• Poems

    Daniel Mask: “Made of glass”

    Daniel Mask

    Made of glass

    Looking up with my head back
    to the steel-blue sky.
    —A voice.
    Mumbling echoes—
    even music now, a circus of strangers
    milling like ants—below.
    Against the wind’s velocity,
    I heard myself speak
    as if someone were listening.
    When I was young, this building was taller,
    or so it seemed.
    Made of glass,
    a few broken windows,
    except the top floor—
    the netting gone.
    For a while this structure stood empty,
    abandoned.
    It felt misplaced in time,
    forgotten before it aged.
    I never thought I would be back up here
    where the ledge still holds weight
    and nothing is asked of me.

    The building’s shadow drifts harsh
    in the open window—
    A voice folded outside, half-heard,
    then heard again differently.
    For a moment I leaned forward.
    I lost my footing.
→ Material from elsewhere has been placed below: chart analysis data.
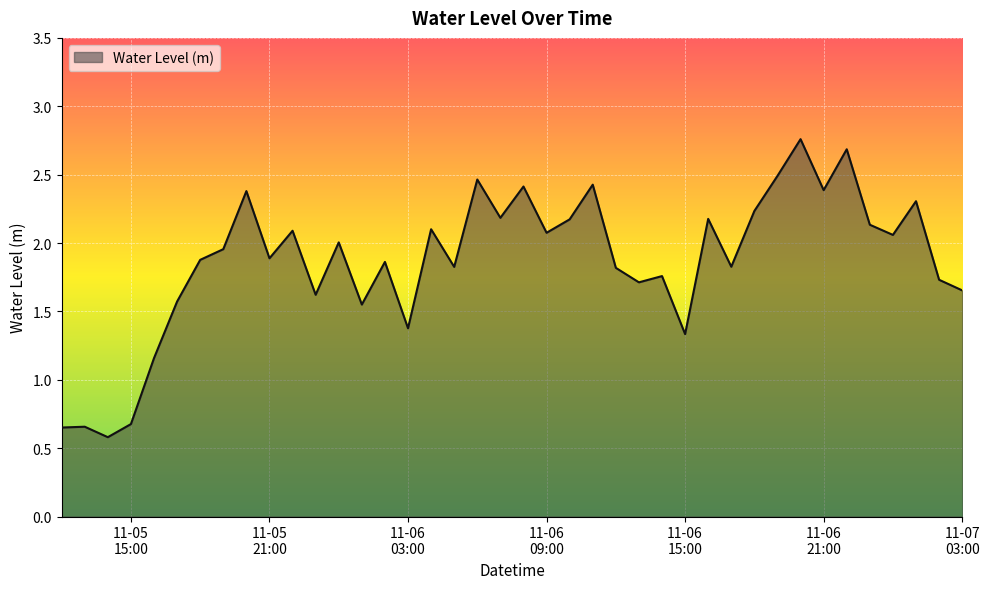

What is the minimum value shown in the chart?

0.6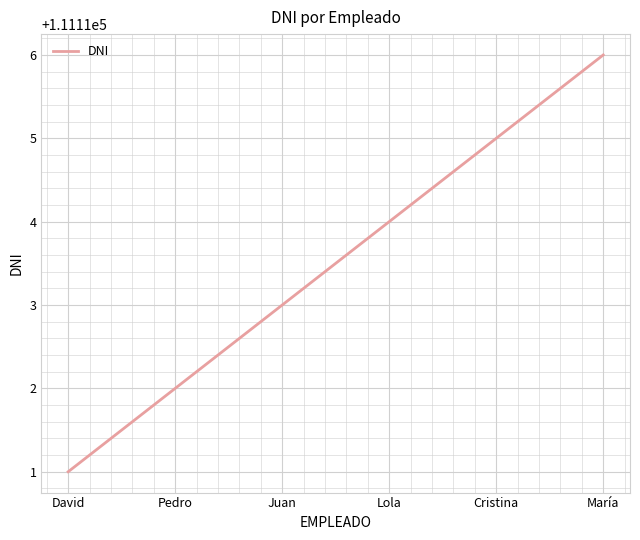

What is the difference between the maximum and second lowest values?

4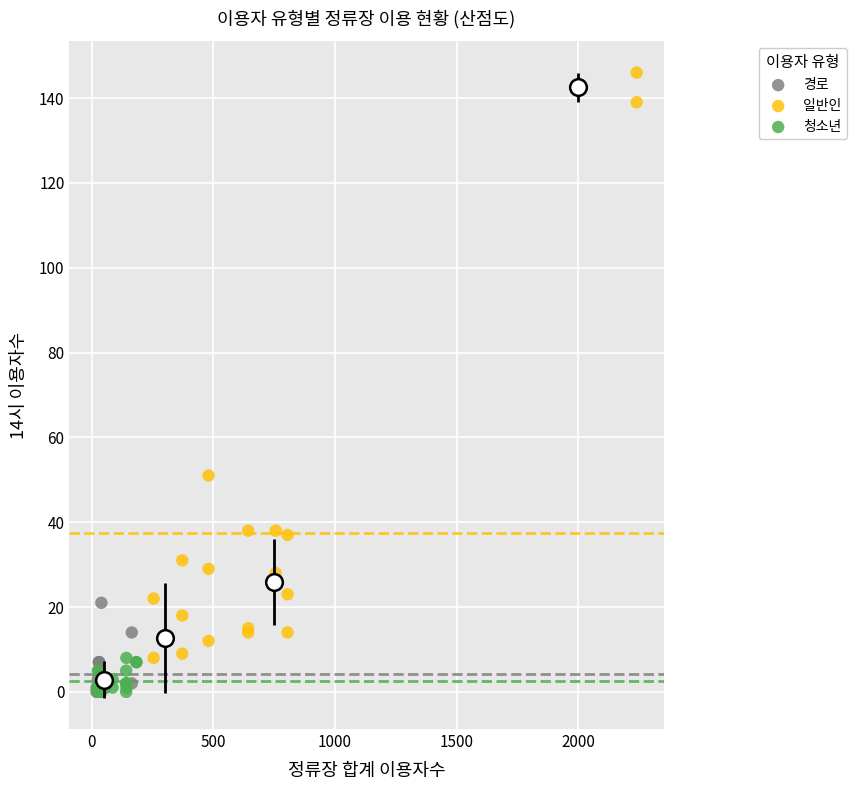

Which series has the largest Y range (max minus min)?

일반인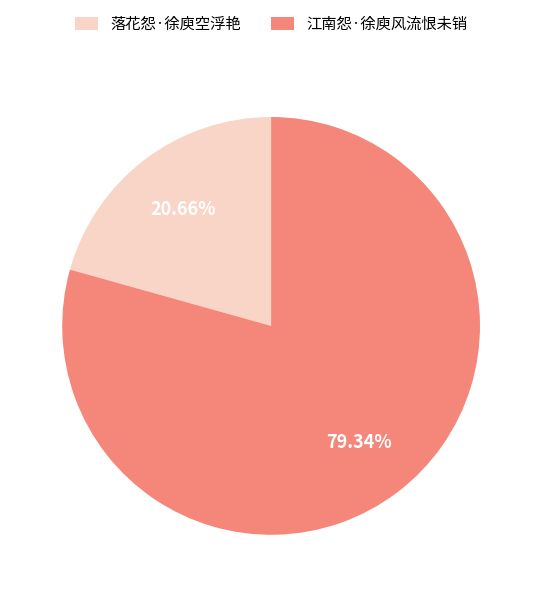

To the nearest percent, what is the difference between the 落花怨·徐庾空浮艳 and 江南怨·徐庾风流恨未销 slice percentages?

59%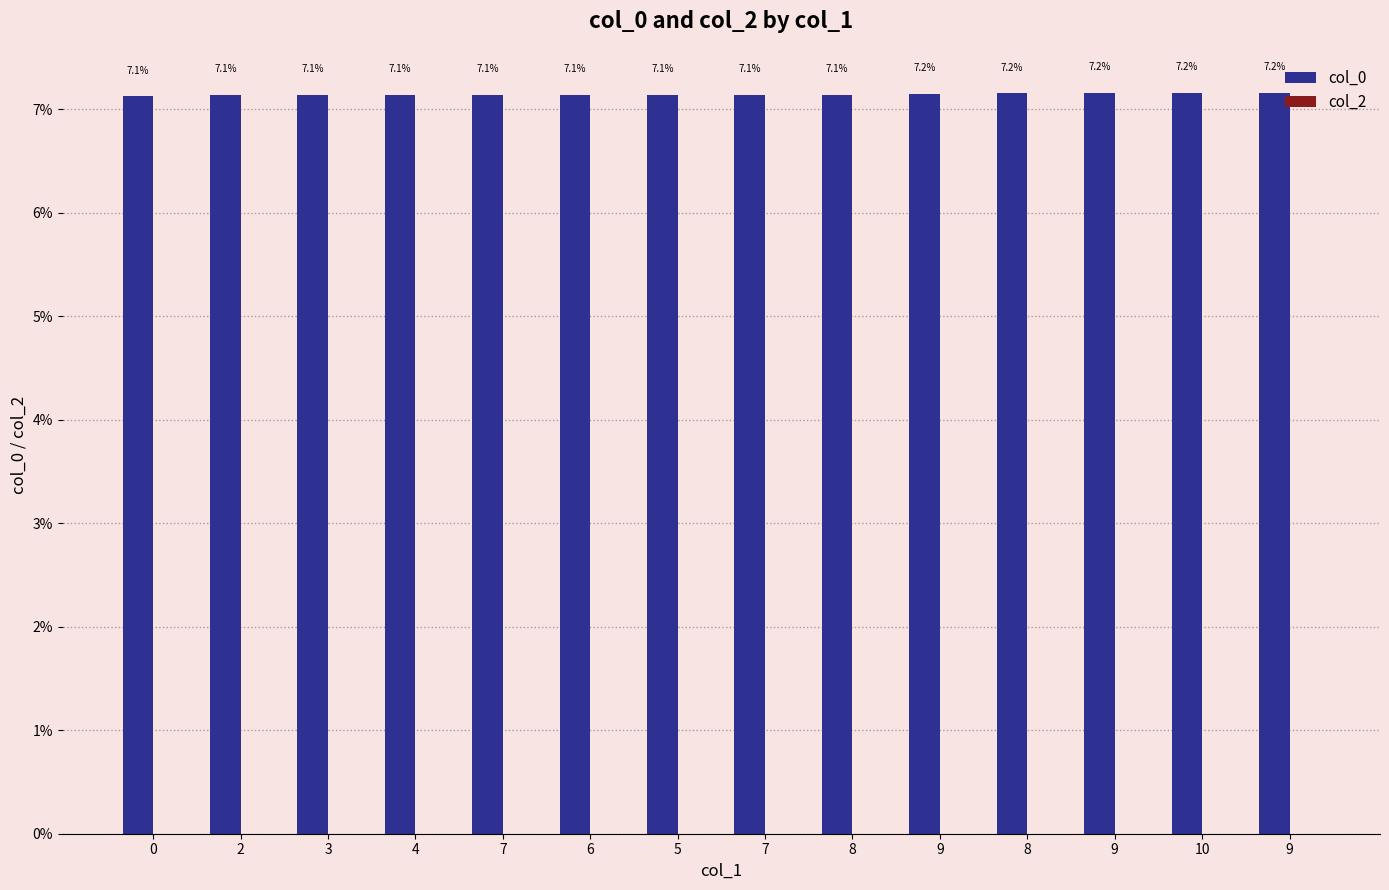

How many categories are shown in the chart?

14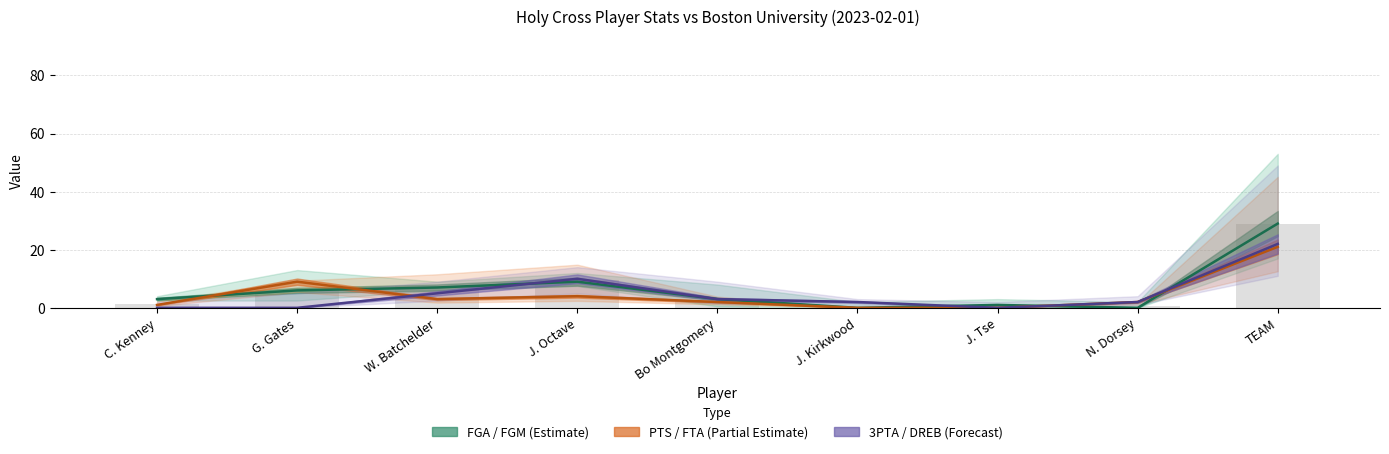

What is the difference between the second highest and minimum values in the 3PTA series?

10.0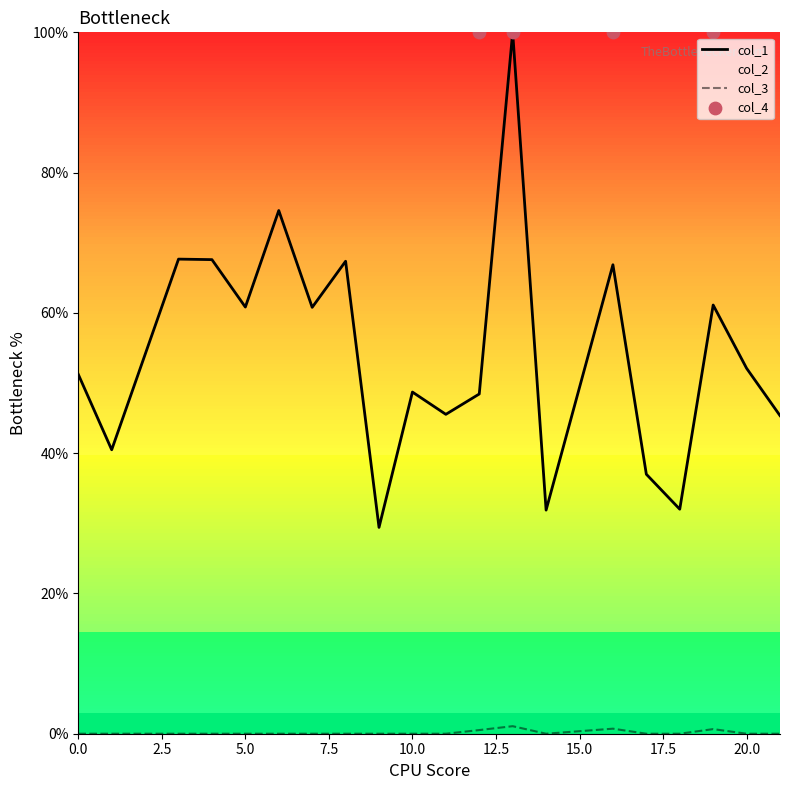

Which series contains the highest Y value?

col_1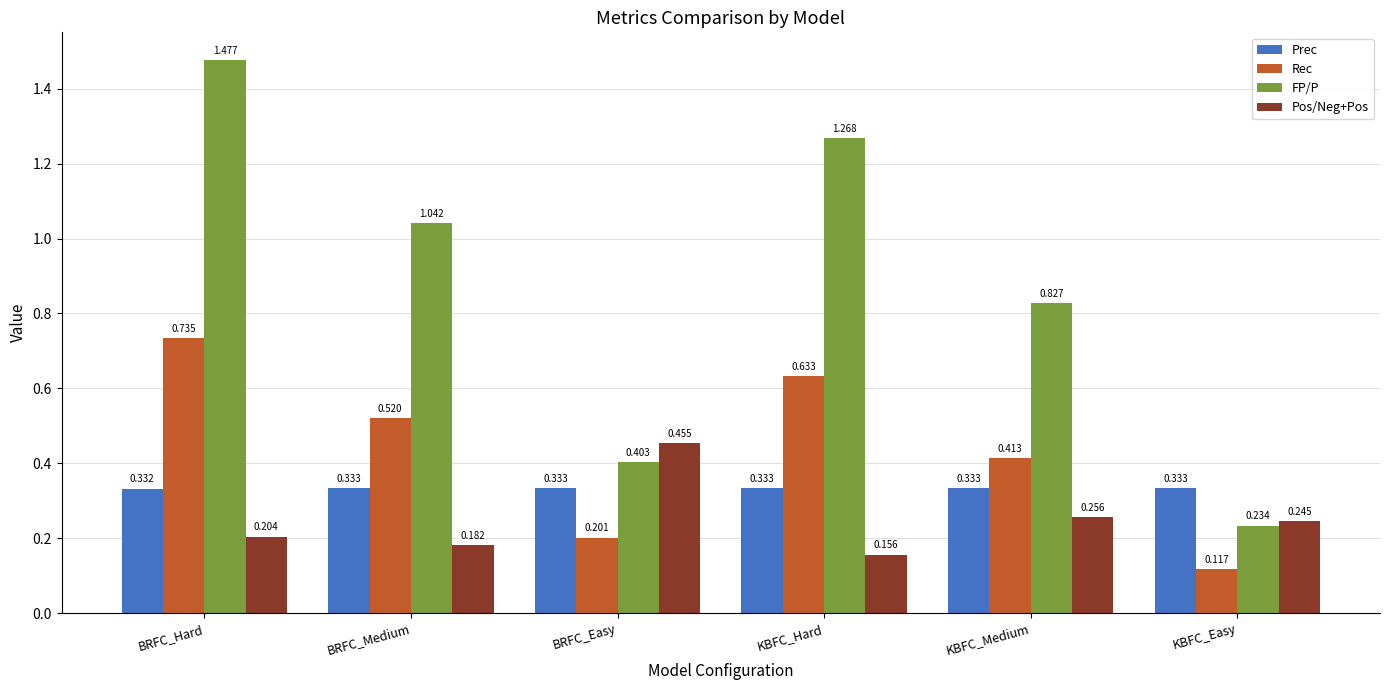

Rank the categories by Pos/Neg+Pos value from lowest to highest.

KBFC_Hard, BRFC_Medium, BRFC_Hard, KBFC_Easy, KBFC_Medium, BRFC_Easy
The crowd gasps.
    I was already elsewhere.
    The air tasted like fried oysters—
    the way I remember the beach.
    On the top floor, back when, a barbershop
    with a view of the sunset over the fishing pier.
    From the barber’s chair, I noticed how
    everything paused.
    The voice returns in fixed fragments, caught
    —over my shoulder half-remembered.
    I lean further, not knowing why,
    into the space between us.
    The crowd shifts.
    I smell the salt—the same salt

    from the beach below the barbershop,
    a bull horn blares with a gull’s cry,
    —folding into the evening.

     

    Daniel Mask has poems and a photograph published in Rattle, Gyroscope, Red Cedar Review, Tulane Review and an
    essay in 30 West. He has a Master’s degree from the University of Houston and is a returned Peace Corps Volunteer. His work shares a preoccupation with being a witness to what humans hold sacred—and how that burden, often unrecognized, is processed, concealed or transformed. He finds it does not come from transcendence or resolution but from endurance.